In early July, Sir Allen filed a seemingly innocuous request for permission to certify tax returns for a number of Antiguan corporations.  He argued that the Antiguan court already had held these companies outside the U.S. District Court’s jurisdiction – and, therefore, outside the jurisdiction of the receivership.  Nevertheless, respect for the U.S. District Court and a preference for consistency between courts regarding the extent of the District Court’s jurisdiction made prudent a request further amendment of the receivership order to permit Stanford’s exercise of these corporate formalities.  A failure to exercise such formalities in short order would, according to Sir Allen, subject the corporations to being stricken from the Antiguan Companies Register.
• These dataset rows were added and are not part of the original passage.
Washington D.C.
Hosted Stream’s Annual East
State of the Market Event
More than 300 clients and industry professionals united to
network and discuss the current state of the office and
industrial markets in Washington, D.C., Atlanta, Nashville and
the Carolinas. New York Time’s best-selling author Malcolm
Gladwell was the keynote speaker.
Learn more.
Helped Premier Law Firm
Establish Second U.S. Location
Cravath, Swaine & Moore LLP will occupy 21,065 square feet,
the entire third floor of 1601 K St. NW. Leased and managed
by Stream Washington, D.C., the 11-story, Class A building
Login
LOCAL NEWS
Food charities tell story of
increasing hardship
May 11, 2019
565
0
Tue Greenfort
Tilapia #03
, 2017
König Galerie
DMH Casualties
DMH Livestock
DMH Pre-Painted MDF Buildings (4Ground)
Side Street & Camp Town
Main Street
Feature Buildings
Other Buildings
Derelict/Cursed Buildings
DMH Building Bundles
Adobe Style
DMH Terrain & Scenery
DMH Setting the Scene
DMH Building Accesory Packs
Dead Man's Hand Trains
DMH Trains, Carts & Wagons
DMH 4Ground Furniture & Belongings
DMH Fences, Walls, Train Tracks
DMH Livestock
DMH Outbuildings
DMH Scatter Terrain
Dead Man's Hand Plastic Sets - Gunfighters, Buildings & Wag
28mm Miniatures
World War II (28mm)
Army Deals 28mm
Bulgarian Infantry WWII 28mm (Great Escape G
About 2 weeks ago, Mr. Janvey fired back with an 8-page opposition.  In it, he argued that (i) the Antiguan court’s refusal to recognize his American receivership remains on appeal; (ii) Mr. Janvey himself never has been provided copies of the returns Sir Allen seeks to certify; (iii) Sir Allen has declined Mr. Janvey’s requests for these returns, apparently, on the basis that doing so would violate his 5th Amendment rights against self-incrimination under the US Constitution; and (iv) should Judge Godbey wish to preserve the Antiguan corporations in question from sanction, he need merely designate Mr. Janvey or his agent to certify the returns.  Janvey’s arguments are based on his fundamental contention that corporate separateness should be disregarded where the corporate form has been used for a fraudulent purpose – and where the corporations in question have been used for this purpose, they ought to be treated as “alter egos” of Stanford himself and therefore are within the ambt of the District Court’s jurisdiction.
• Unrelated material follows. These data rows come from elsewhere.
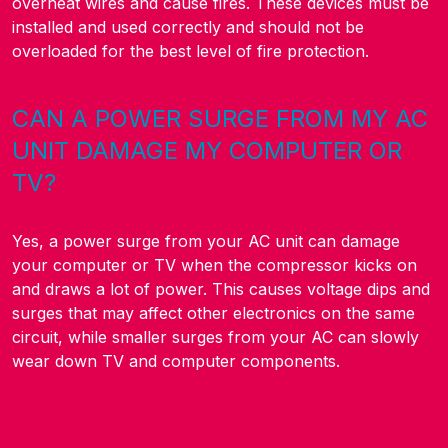
overheat wires and cause fires. These devices must be
installed and used correctly and should not be
overloaded for the best level of fire protection.
CAN A POWER SURGE FROM MY AC
UNIT DAMAGE MY COMPUTER OR
TV?
Yes, a power surge from your AC unit can damage
your computer or TV when the compressor kicks on
and draws a lot of power. This causes voltage dips and
surges that may affect other electronics on the same
circuit, while smaller surges from your AC can slowly
wear down TV and computer components.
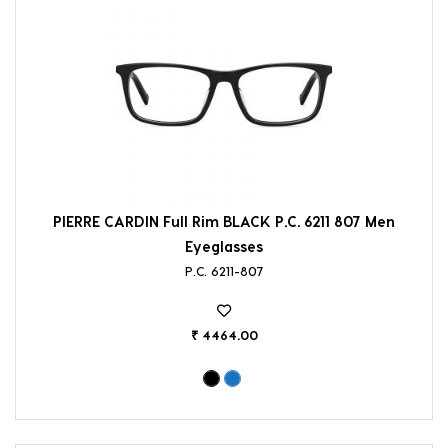
PIERRE CARDIN Full Rim BLACK P.C. 6211 807 Men
Eyeglasses
P.C. 6211-807
₹ 4464.00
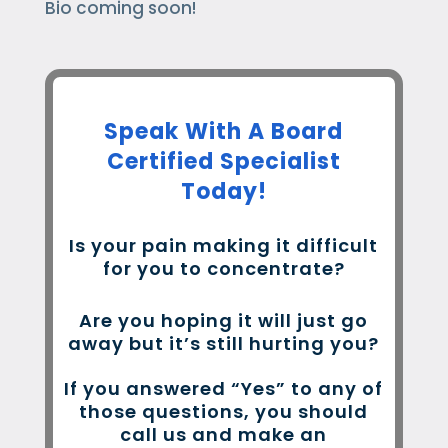
Bio coming soon!
Speak With A Board
Certified Specialist
Today!
Is your pain making it difficult
for you to concentrate?
Are you hoping it will just go
away but it’s still hurting you?
If you answered “Yes” to any of
those questions, you should
call us and make an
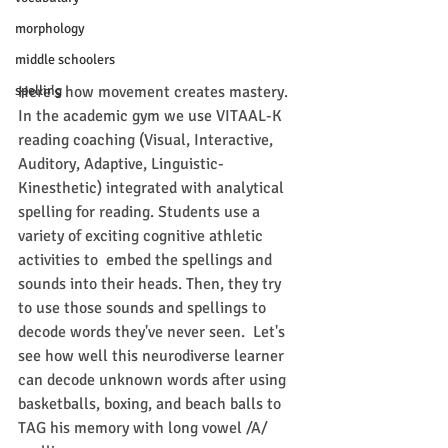
morphology
middle schoolers
Here's how movement creates mastery. 
spelling
In the academic gym we use VITAAL-K 
reading coaching (Visual, Interactive, 
Auditory, Adaptive, Linguistic-
Kinesthetic) integrated with analytical 
spelling for reading. Students use a 
variety of exciting cognitive athletic 
activities to  embed the spellings and 
sounds into their heads. Then, they try 
to use those sounds and spellings to 
decode words they've never seen.  Let's 
see how well this neurodiverse learner 
can decode unknown words after using 
basketballs, boxing, and beach balls to 
TAG his memory with long vowel /A/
Last Thursday, Sir Allen replied.  Relying once again on the Antiguan court’s prior denial of American jurisdiction over the corporations, Sir Allen insists that Mr. Janvey has no greater jurisdiction than the U.S. Court which appointed him – and that Judge Godbey cannot simply ignore the prior Antiguan ruling.  Further, Sir Allen insists that his prior general assertion of 5th Amendment rights doesn’t justify an inference of fraudulent activity regarding these corporations – and that Mr. Janvey has never provided any other evidence in support of these allegations.
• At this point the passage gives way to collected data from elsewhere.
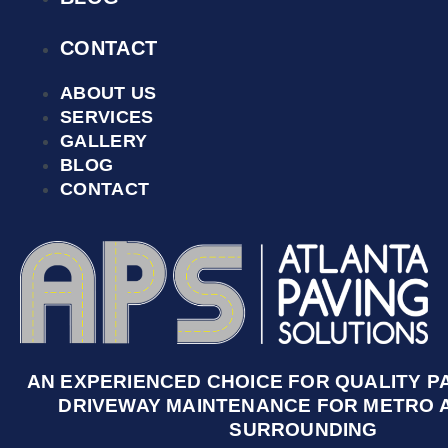
CONTACT
ABOUT US
SERVICES
GALLERY
BLOG
CONTACT
AN EXPERIENCED CHOICE FOR QUALITY P
DRIVEWAY MAINTENANCE FOR METRO 
SURROUNDING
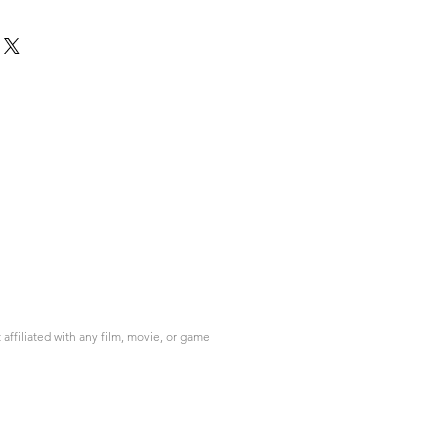
ffiliated with any film, movie, or game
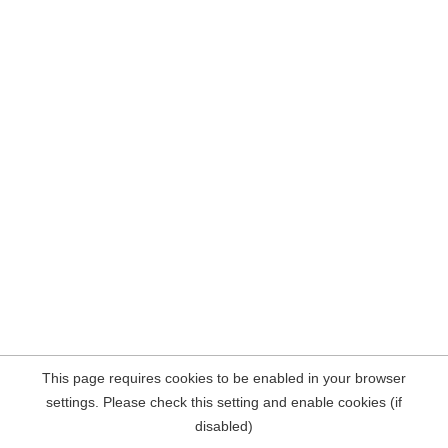
This page requires cookies to be enabled in your browser
settings. Please check this setting and enable cookies (if
disabled)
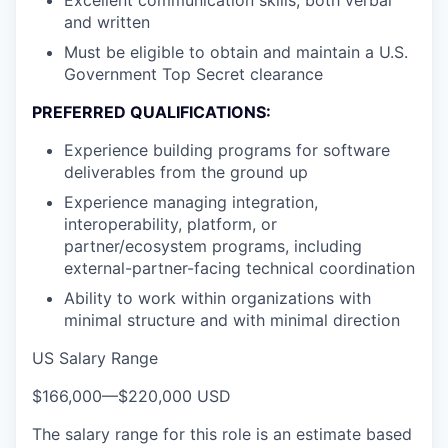
and written
Must be eligible to obtain and maintain a U.S.
Government Top Secret clearance
PREFERRED QUALIFICATIONS:
Experience building programs for software
deliverables from the ground up
Experience managing integration,
interoperability, platform, or
partner/ecosystem programs, including
external-partner-facing technical coordination
Ability to work within organizations with
minimal structure and with minimal direction
US Salary Range
$166,000
—
$220,000 USD
The salary range for this role is an estimate based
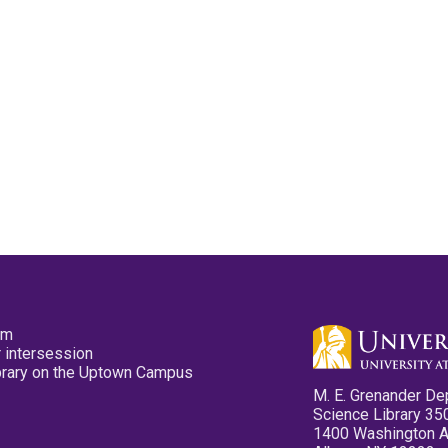
pm
 intersession
ibrary on the Uptown Campus
M. E. Grenander De
Science Library 35
1400 Washington 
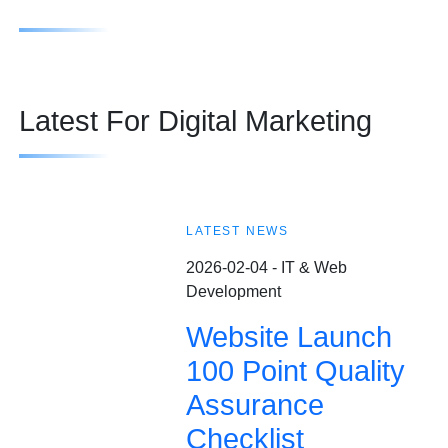
Latest For Digital Marketing
LATEST NEWS
2026-02-04 - IT & Web
Development
Website Launch
100 Point Quality
Assurance
Checklist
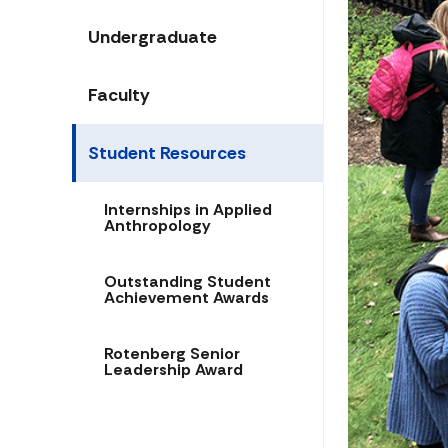
Undergraduate
Faculty
Student Resources
Internships in Applied
Anthropology
Outstanding Student
Achievement Awards
Rotenberg Senior
Leadership Award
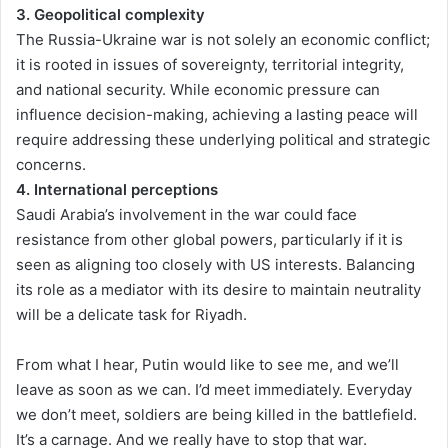
3. Geopolitical complexity
The Russia-Ukraine war is not solely an economic conflict;
it is rooted in issues of sovereignty, territorial integrity,
and national security. While economic pressure can
influence decision-making, achieving a lasting peace will
require addressing these underlying political and strategic
concerns.
4. International perceptions
Saudi Arabia’s involvement in the war could face
resistance from other global powers, particularly if it is
seen as aligning too closely with US interests. Balancing
its role as a mediator with its desire to maintain neutrality
will be a delicate task for Riyadh.
From what I hear, Putin would like to see me, and we’ll
leave as soon as we can. I’d meet immediately. Everyday
we don’t meet, soldiers are being killed in the battlefield.
It’s a carnage. And we really have to stop that war.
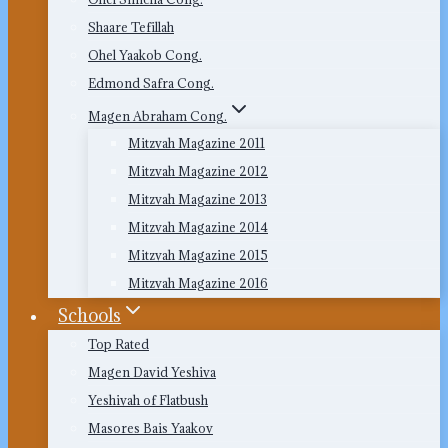
Shaare Tefillah
Ohel Yaakob Cong.
Edmond Safra Cong.
Magen Abraham Cong.
Mitzvah Magazine 2011
Mitzvah Magazine 2012
Mitzvah Magazine 2013
Mitzvah Magazine 2014
Mitzvah Magazine 2015
Mitzvah Magazine 2016
Schools
Top Rated
Magen David Yeshiva
Yeshivah of Flatbush
Masores Bais Yaakov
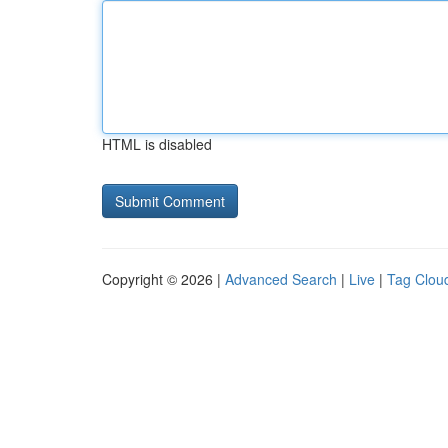
HTML is disabled
Copyright © 2026 |
Advanced Search
|
Live
|
Tag Clou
Distilled to their essence, the parties’ positions closely parallel similar issues relevant to the Antiguan liquidators’ pending recognition request.  They also highlight a number of the complicated questions underlying that request, such as:

– What should be the effect of the Antiguan court’s prior order regarding Janvey’s receivership?  Should the liquidators’ request for recognition of SIB’s liquidation be treated differently than Stanford’s request to certify returns for the Antiguan companies?  Or should a similar analysis apply to both orders?  How should the U.S. case law doctrine of comity (i.e., American courts’ respect for the rulings of foreign courts) – which informed many prior requests for ancillary relief under the US Bankruptcy Code and which even today informs much of the policy behind Chapter 15 – apply in either case?

– To what extent, if any, should allegations of fraudulent intent be relevant to determining the Stanford companies’ applicable “center of main interests” (COMI) – a decision critical to the relief that the liquidators seek?  And if the allegations of fraud were relevant, what would be the level of evidence ncessary to establish the requisite fraud?

– To what extent, if any, must an equitable receivership commenced in aid of a governmental enforcement action arising from alleged violations of US securities laws bend to the statutory provisions of cross-border commercial insolvency law?  And to what extent, if any, is a US Court able to uphold such enforcement in the face of a foreign court’s order (or, as here, multiple orders) apparently limiting its jurisdiction?

As with the recognition request, the parties now await Judge Godbey’s ruling.